■ EXTRAIT DU TEXTE:
--------------------

00:00Non mais c'est pas qu'on voulait le censurer comme ça parce que ça nous amuse.
00:03Mais sans même que le Premier ministre ait encore parlé.
00:05Mais parce qu'on savait très bien que ça allait finir comme ça, excusez-moi.
00:08Tout le monde nous dit qu'on a un transigeant mais on a un peu des vigies
00:10et on les connaît très très très bien.
00:12Du côté des macronistes, on savait qu'il n'y aurait pas de compromis suffisant.
00:16Là on dit gel, suspension, quand c'est flou c'est qu'il y a un loup.
00:19Il n'y aura pas de suspension, que tout le monde soit bien au clair avec ça.
00:22Sur le budget, on se dirige vers un budget encore plus austéritaire que la copie de M. Barnier.
00:27Donc vraiment, on ne comprend plus cette espèce de thérapie de groupe
00:30qu'on nous impose depuis un mois entre macronistes et socialistes.
00:34On aimerait bien vraiment qu'ils reviennent à la maison.
00:36Ce matin, Olivier Faure croit toujours à un accord possible.
00:39C'est ce qu'il a dit il y a trois heures sur DFM TV.
00:41Les promesses n'engagent que ceux qui les croient.
00:43Je veux dire, trompez-moi une fois, honte à moi.
00:46Trompez-moi mille fois, honte à toi.
00:48Trompez-moi mille fois, honte à moi.
00:49C'est-à-dire qu'à un moment donné, on ne peut pas...
00:51En fait, j'ai entendu M. Odule qui est à l'instant sur votre antenne.
00:54Moi ce qui m'agace particulièrement dans cette séquence,
00:57c'est qu'on se focalise donc sur le parti socialiste, sur les négociations.
01:00On oublie quand même quelque chose.
01:01C'est que le Rassemblement national qui dit être anti-Macron
01:04ne veut pas censurer, a priori, jeudi, notre motion de censure.
01:07Ils ne veulent pas la voter.
01:08Marine Le Pen n'en a rien à faire, en fait.
01:10Des plans sociaux qui s'accumulent,
01:12des morts dans le couloir d'attente des urgences,
01:14des petits retraités dont la pension de retraite va être désindexée
01:17si on revient à la COPI 2025.
01:19Elle dit que la stabilité est plus importante.
01:21Non, en fait, c'est son procès qui est le plus important pour elle.
01:25Il faut arrêter.
01:26En fait, le Rassemblement national, depuis juillet,
01:28il dit je ne veux d'aucun gouvernement de gauche.
01:30Et il fait comme s'il y avait une troisième voie.

--------------------

■ FICHES DE DONNÉES:
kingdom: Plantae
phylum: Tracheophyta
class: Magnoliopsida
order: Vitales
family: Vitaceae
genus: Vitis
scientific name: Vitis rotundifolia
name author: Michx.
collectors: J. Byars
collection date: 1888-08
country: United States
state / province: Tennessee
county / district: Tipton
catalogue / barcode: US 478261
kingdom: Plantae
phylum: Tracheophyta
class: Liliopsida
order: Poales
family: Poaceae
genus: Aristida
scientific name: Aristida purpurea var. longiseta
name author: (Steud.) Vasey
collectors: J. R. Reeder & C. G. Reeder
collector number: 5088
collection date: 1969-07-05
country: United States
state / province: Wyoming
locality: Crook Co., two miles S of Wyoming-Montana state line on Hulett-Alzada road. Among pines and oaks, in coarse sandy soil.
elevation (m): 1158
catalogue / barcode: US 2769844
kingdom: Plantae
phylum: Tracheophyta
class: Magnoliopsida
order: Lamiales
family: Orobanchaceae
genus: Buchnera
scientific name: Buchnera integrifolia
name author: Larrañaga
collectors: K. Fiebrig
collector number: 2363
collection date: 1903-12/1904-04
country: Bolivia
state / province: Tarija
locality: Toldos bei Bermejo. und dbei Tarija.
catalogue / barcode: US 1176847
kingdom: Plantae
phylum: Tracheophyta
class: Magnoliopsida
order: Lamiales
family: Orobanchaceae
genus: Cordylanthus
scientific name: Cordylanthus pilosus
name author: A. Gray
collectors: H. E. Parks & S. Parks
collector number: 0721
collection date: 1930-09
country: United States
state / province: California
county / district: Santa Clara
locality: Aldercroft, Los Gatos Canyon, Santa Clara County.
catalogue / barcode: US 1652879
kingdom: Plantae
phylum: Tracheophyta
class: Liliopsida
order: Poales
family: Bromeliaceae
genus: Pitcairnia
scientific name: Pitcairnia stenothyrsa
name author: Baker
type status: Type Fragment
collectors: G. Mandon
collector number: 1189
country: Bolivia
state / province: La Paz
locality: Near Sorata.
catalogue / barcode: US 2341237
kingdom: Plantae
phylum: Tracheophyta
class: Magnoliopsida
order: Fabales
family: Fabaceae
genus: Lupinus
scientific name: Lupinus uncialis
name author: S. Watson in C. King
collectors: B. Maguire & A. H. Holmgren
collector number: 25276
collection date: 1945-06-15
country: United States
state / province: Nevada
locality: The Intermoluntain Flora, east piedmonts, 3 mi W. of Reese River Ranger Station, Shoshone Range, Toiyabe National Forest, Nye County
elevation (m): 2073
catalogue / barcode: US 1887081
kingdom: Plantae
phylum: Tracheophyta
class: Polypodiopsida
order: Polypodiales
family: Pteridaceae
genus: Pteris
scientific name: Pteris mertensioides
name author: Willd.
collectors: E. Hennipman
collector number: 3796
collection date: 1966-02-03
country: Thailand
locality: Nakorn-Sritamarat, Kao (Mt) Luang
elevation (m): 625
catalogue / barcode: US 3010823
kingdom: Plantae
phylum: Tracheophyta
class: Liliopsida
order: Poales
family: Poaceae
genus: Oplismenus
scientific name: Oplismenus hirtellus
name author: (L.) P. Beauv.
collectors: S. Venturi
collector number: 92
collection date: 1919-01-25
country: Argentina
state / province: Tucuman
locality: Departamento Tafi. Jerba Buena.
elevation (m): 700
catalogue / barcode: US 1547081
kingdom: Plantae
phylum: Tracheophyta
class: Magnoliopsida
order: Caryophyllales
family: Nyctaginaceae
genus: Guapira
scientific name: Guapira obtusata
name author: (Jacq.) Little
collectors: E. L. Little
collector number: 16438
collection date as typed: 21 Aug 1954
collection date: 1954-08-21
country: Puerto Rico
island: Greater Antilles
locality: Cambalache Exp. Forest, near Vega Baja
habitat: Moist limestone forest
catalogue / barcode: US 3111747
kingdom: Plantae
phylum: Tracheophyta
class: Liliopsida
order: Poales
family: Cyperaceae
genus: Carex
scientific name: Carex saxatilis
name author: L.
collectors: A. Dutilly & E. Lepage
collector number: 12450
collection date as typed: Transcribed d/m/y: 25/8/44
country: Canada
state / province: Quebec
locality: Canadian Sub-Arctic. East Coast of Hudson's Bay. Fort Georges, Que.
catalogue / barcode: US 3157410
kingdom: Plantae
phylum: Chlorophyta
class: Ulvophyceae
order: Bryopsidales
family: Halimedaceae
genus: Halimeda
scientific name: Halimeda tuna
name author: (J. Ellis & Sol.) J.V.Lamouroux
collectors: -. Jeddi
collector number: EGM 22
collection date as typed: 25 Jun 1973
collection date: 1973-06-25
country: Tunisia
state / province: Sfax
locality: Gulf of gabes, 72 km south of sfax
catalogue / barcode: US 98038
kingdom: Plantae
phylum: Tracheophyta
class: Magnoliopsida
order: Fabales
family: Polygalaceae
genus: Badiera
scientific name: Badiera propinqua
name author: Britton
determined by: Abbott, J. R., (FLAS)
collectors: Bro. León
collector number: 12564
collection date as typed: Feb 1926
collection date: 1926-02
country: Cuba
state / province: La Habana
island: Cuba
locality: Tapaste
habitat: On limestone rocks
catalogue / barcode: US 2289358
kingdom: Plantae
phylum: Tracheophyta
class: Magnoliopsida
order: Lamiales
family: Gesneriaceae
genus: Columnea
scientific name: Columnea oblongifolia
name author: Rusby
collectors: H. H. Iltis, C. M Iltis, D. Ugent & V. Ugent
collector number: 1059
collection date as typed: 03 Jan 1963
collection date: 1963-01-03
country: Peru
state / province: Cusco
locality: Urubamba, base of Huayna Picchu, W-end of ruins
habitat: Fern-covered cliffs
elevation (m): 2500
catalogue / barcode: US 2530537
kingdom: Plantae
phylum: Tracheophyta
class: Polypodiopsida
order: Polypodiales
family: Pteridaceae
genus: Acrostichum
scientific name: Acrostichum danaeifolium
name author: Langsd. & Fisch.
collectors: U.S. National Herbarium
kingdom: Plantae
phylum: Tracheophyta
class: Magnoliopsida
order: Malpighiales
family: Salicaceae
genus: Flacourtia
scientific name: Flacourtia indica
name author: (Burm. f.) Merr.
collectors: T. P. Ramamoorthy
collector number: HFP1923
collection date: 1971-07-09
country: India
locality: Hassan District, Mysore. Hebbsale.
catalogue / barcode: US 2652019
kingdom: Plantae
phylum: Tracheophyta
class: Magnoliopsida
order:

--------------------

Écrivez la suite de la transcription de l'entretien sur la motion de censure, en reprenant juste après sa dernière phrase.

01:31Mais il n'y a pas de troisième voie.
01:33Ils sont en position d'arbitrer entre les macronistes et nous.
01:35Ils ont choisi les macronistes.
01:37Ils se font passer en plus pour les sauveurs des classes populaires.
01:39C'est ça que je trouve absolument détestable.
01:41Vous n'attendez rien du tout de cet après-midi ?
01:43Mais évidemment que non.
01:44Mais si on peut dézoomer.
01:45Qu'est-ce qu'on essaye d'éviter, soi-disant ?
01:47Qu'il n'y ait pas de budget.
01:48Sauf que c'est faux.
01:49Déjà, tout le monde nous a menti depuis plus d'un mois.
01:51Il y a un budget, le budget 2024,
01:53qui continue à s'appliquer mois après mois, tranche par tranche.
01:56Le budget 2024, tout le monde oublie qu'il était quand même
01:58moins pire pour les services publics,
02:00moins pire pour les retraités,
02:01moins pire sur les taxes sur les factures d'électricité
02:03que le budget 2025.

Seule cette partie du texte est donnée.